These Flaws Make Cryptocurrency Exchanges Susceptible to Attacks
It is a proven fact that the blockchain has an impressive 99.64 percent reliability. However, the same can’t be said of cryptocurrency exchanges. Amidst that backdrop, Sameer Dixit, the Senior Director of Security Consulting at Spirent Communications, has identified some characteristic flaws of crypto exchanges which must be tackled to shield the over $350 billion cryptocurrency industry from more heists than it has already suffered.
Loopholes in Exchanges
The cryptoverse, considered by scores of enthusiasts across the globe as a blazing monetary development, has been incessantly punctured by the cruel activities of cyberpunks. These bad actors stay on the trail of cryptocurrency exchanges to decrypt the security details of investors and cart away their valuable digital assets.
The following are some of the security loopholes that make it easy for hackers to break into crypto exchanges.
According to Dixit, the primary cause of most crypto exchange hacks is “compromised credentials.” Crypto exchange administrators are often prime targets of hackers since they have authorized access to the private keys of all users on the platform. In 2017, reports emerged that hackers had gained access to the PC of a Bithumb exchange employee, which contained personal information of thousands of exchange users that hackers used to steal users’ crypto.
Similarly, in December 2017, BTCManager reported that hackers had stolen about $64 million worth of bitcoin from the NiceHash crypto mining platform, also due to compromised credentials.
In 2016, cyber thieves were able to exploit a loophole in the code for a decentralized autonomous organization (DAO), stealing vast amounts of cryptocurrency. The DAO was designed as a decentralized investment fund that delegated powers to contributors regarding how the funds were applied. The idea was that managing transactions through code solved the problem of human deceit and that shared powers would prevent stealing. Unfortunately, though the system was invulnerable enough to withstand intrusion to some extent, criminals eventually identified a bug in the code that helped them attack the platform.
Test accounts are another avenue through which cryptocurrency hunters access a network since such accounts are typically neither effectively managed nor well monitored. Developers use accounts with different permissions and access privileges to test code and verify that everything works the way it should.
Under normal circumstances, test accounts should only exist in a test or staging environment and are not to be used in a production environment. If test accounts are absolutely necessary, the accounts should have just the minimum level of privileges and access required for basic performance and functionality testing. Dixit recommends that periodic audits of the production environment should identify and remove any rogue test accounts.
Lack of Roles Separation
Dixit also discussed a need to limit who has access to what information and to set clear rules for when access is given. He explains that, “Another best practice is to ensure separation of duties and implement the practice of ‘least privileged access’ for accounts.” He recommends strict regulation of developers’ access to production systems to include emergency situations only.

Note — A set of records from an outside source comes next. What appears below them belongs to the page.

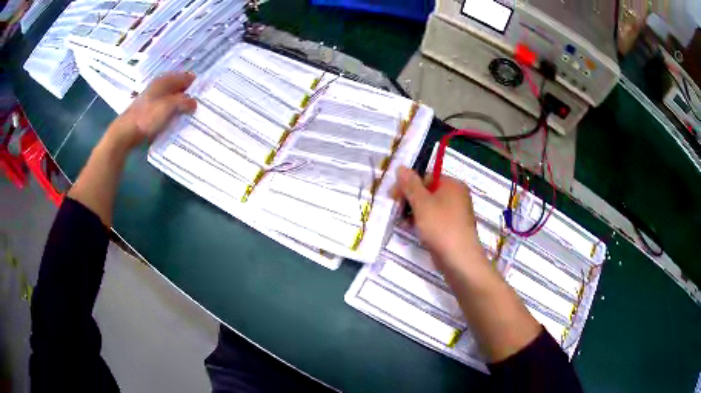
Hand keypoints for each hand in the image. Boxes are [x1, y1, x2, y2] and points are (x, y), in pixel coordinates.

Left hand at [108, 72, 197, 149]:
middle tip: (200, 102)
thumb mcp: (169, 107)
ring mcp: (152, 99)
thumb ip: (183, 102)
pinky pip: (164, 109)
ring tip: (189, 112)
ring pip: (170, 98)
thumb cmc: (147, 117)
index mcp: (164, 81)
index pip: (184, 77)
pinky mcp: (148, 112)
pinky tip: (175, 119)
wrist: (125, 133)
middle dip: (187, 93)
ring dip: (179, 104)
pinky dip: (171, 112)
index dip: (194, 82)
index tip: (205, 90)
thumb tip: (194, 102)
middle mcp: (158, 87)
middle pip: (177, 87)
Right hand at [394, 166, 482, 268]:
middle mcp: (456, 196)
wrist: (459, 259)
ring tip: (402, 223)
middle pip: (427, 191)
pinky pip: (435, 220)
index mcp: (452, 184)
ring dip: (414, 212)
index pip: (426, 177)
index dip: (408, 185)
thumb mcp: (422, 203)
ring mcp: (456, 213)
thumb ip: (410, 185)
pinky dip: (423, 223)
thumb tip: (401, 167)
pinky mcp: (453, 228)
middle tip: (396, 211)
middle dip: (410, 200)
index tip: (393, 197)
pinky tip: (412, 230)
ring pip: (430, 207)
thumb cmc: (441, 227)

Some of the most massive cryptocurrency exchange hacks in history were a result of transaction malleability. While data stored on the blockchain is immutable, most exchanges still use centralized databases, making them susceptible to transaction malleability attacks. In 2014, hackers took advantage of this flaw to divert $500 million in bitcoin from the Mt. Gox crypto exchange.
Inadequacies in Hot Wallets
Storing cryptos in cold storage remains the surest way of keeping digital assets safe. Exchanges find it a Herculean task to use this method because clients send in withdrawal requests on a 24/7 basis. It is essential for hot wallets to be secured with multi-signature private keys, so as to make it impossible for hackers to compromise the system with just one private key, as in the case of the Coincheck exchange hack of January 2018.
As cryptocurrency battles for a a place in mainstream finance, heists and hacks continue to set it back. It seems reasonable to expect improvements in the near future given the high demand for safe storage and transacting of cryptocurrencies. In the meantime, exchanges and users alike need to practice advanced security measures to mitigate risks until solutions are found.